While proxy advisors identify “aggressive accounting policies” as one of a handful of suspect practices, they recommend auditor rejection in only about 4 percent or 12 percent (depending on the measure used) of the cases where strong evidence exists of aggressive practices.

One common measure of aggressive accounting is the amount of a company’s discretionary accruals, non-cash accounting items that typically involve some guesswork and are widely associated with earnings manipulation. In researching 9,000 ratification elections over a three-and-a-half-year period, Cunningham identified 512 companies that were in the top tenth of their industry in reporting the most discretionary accruals in a given year. But in only 22 cases, or just 4 percent, did ISS or Glass Lewis recommend opposing retention of the auditor.

Glass Lewis did not immediately respond to a request for comment from Accounting Today. ISS declined to comment.

The study also questioned the proxy advisors’ response to formal restatements, in which companies acknowledge misstating their finances in prior reports. A total of 112 companies in Cunningham’s sample had issued financial restatements for years in which the current auditor was answerable, but in only 13 of those 112 cases, or about 12 percent, did either proxy advisor recommend against retaining those audit firms.

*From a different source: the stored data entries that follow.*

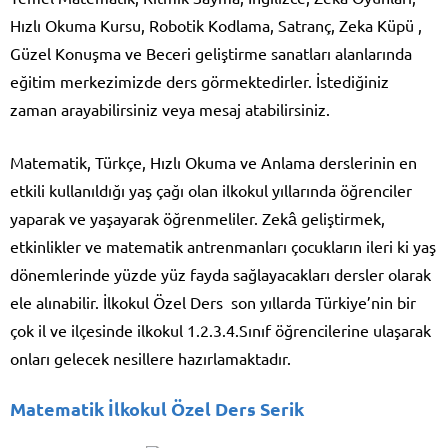
Hızlı Okuma Kursu, Robotik Kodlama, Satranç, Zeka Küpü ,
Güzel Konuşma ve Beceri geliştirme sanatları alanlarında
eğitim merkezimizde ders görmektedirler. İstediğiniz
zaman arayabilirsiniz veya mesaj atabilirsiniz.
Matematik, Türkçe, Hızlı Okuma ve Anlama derslerinin en
etkili kullanıldığı yaş çağı olan ilkokul yıllarında öğrenciler
yaparak ve yaşayarak öğrenmeliler. Zekâ geliştirmek,
etkinlikler ve matematik antrenmanları çocukların ileri ki yaş
dönemlerinde yüzde yüz fayda sağlayacakları dersler olarak
ele alınabilir. İlkokul Özel Ders son yıllarda Türkiye’nin bir
çok il ve ilçesinde ilkokul 1.2.3.4.Sınıf öğrencilerine ulaşarak
onları gelecek nesillere hazırlamaktadır.
Matematik İlkokul Özel Ders Serik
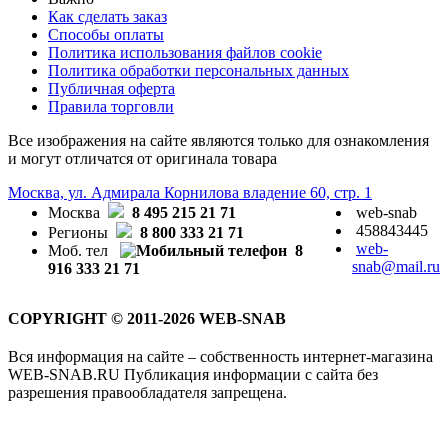
Как сделать заказ
Способы оплаты
Политика использования файлов cookie
Политика обработки персональных данных
Публичная оферта
Правила торговли
Все изображения на сайте являются только для ознакомления
и могут отличатся от оригинала товара
Москва, ул. Адмирала Корнилова владение 60, стр. 1
Москва
8 495 215 21 71
web-snab
458843445
Регионы
8 800 333 21 71
web-
Моб. тел
8
snab@mail.ru
916 333 21 71
COPYRIGHT © 2011-2026 WEB-SNAB
Вся информация на сайте – собственность интернет-магазина
WEB-SNAB.RU Публикация информации с сайта без
разрешения правообладателя запрещена.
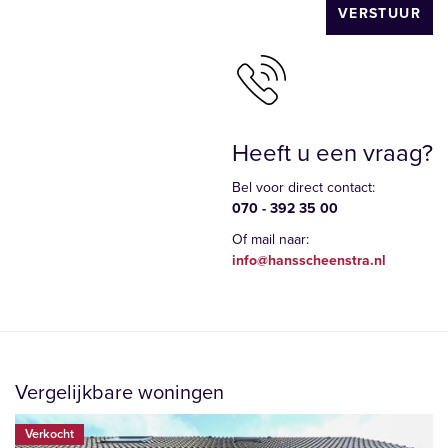
VERSTUUR
Heeft u een vraag?
Bel voor direct contact:
070 - 392 35 00
Of mail naar:
info@hansscheenstra.nl
Vergelijkbare woningen
Verkocht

Cunningham acknowledged that part of the reason for such a low percentage could be that her sample did not include companies that had changed auditors within the past year. Among the companies that changed their auditing firms, 5.4 percent had issued formal restatements, compared to only 1.2 percent of firms in the sample.

“It may be that auditors responsible for some of the most egregious misstatements were dismissed before the ratification vote,” she wrote. “Still, the fact that proxy advisors recommended rejection of only 12 percent of auditors who were present during the restated period warrants concern.”

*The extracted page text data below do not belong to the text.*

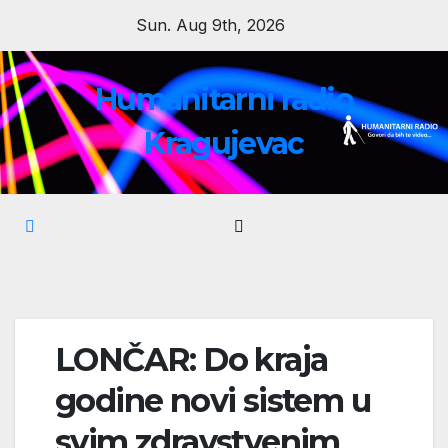
Skip
Sun. Aug 9th, 2026
to
content
Humanitarni radio
Kragujevac
LONČAR: Do kraja
godine novi sistem u
svim zdravstvenim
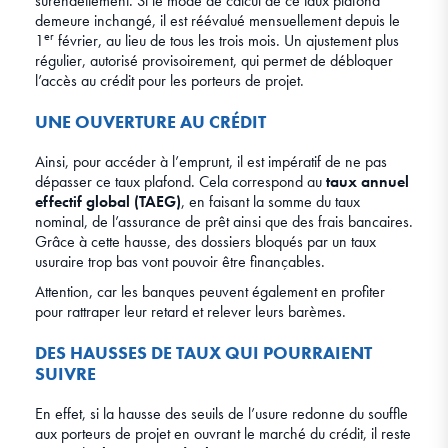
surendettement. Si le mode de calcul de ce taux plafond
demeure inchangé, il est réévalué mensuellement depuis le
er
1
février, au lieu de tous les trois mois. Un ajustement plus
régulier, autorisé provisoirement, qui permet de débloquer
l’accès au crédit pour les porteurs de projet.
UNE OUVERTURE AU CRÉDIT
Ainsi, pour accéder à l’emprunt, il est impératif de ne pas
dépasser ce taux plafond. Cela correspond au
taux annuel
effectif global (TAEG)
, en faisant la somme du taux
nominal, de l’assurance de prêt ainsi que des frais bancaires.
Grâce à cette hausse, des dossiers bloqués par un taux
usuraire trop bas vont pouvoir être finançables.
Attention, car les banques peuvent également en profiter
pour rattraper leur retard et relever leurs barèmes.
DES HAUSSES DE TAUX QUI POURRAIENT
SUIVRE
En effet, si la hausse des seuils de l’usure redonne du souffle
aux porteurs de projet en ouvrant le marché du crédit, il reste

Cunningham believes the problematic proxy advice may be largely due to the lack of detail that audit committees provide about their interactions with auditors. That leads proxy advisors’ shareholder clients to be less attentive to audit quality than they otherwise might be.

“Proxy advisors’ guidelines are based on feedback from shareholders,” she wrote. “If shareholders do not place a lot of emphasis on audit-quality proxies listed in the proxy-advisor guidelines, proxy advisors will be less likely to issue an Against recommendation for poor audit quality absent obvious signals of audit failure.”

Cunningham believes it is important for shareholders to receive better information about how audit committees are working with auditing firms. “If ratification votes are to be meaningful, there needs to be an informed shareholder electorate,” she wrote. “To that end, corporate audit committees should be more forthcoming and explicit about their auditor interactions than they have traditionally been.”